**Assigned task:**
Each line from the one containing "- **OpenCV** (cv2)" through the last line of the entries below is to be transcribed exactly. Nothing else belongs in the reply.

--- Data to use ---

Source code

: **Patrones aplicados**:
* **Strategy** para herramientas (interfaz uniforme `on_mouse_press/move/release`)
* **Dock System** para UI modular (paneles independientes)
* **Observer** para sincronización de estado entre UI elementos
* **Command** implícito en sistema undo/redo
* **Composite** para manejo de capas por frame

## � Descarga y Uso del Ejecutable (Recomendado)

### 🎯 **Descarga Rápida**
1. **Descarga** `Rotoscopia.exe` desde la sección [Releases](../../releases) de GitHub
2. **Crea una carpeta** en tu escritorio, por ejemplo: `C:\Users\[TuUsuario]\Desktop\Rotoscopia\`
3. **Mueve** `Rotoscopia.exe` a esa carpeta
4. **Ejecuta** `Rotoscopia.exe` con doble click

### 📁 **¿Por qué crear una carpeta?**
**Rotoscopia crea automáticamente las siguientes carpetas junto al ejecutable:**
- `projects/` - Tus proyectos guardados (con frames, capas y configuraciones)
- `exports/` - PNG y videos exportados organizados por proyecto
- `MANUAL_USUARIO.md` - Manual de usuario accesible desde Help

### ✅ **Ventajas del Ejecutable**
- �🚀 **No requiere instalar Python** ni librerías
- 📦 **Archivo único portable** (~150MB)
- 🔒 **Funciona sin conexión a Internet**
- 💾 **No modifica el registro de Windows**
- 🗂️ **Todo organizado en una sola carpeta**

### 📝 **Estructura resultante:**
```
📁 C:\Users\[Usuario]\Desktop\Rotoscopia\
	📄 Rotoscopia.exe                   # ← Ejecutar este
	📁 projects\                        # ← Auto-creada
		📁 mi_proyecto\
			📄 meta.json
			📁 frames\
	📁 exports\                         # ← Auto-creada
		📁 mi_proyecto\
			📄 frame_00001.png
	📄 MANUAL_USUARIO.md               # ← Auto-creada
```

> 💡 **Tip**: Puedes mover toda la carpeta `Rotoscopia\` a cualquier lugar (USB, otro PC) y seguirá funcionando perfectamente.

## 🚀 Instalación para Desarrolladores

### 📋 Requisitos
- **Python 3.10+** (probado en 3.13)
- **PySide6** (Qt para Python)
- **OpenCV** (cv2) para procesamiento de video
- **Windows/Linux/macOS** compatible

---

**Completed task:**
- **OpenCV** (cv2) para procesamiento de video
- **Windows/Linux/macOS** compatible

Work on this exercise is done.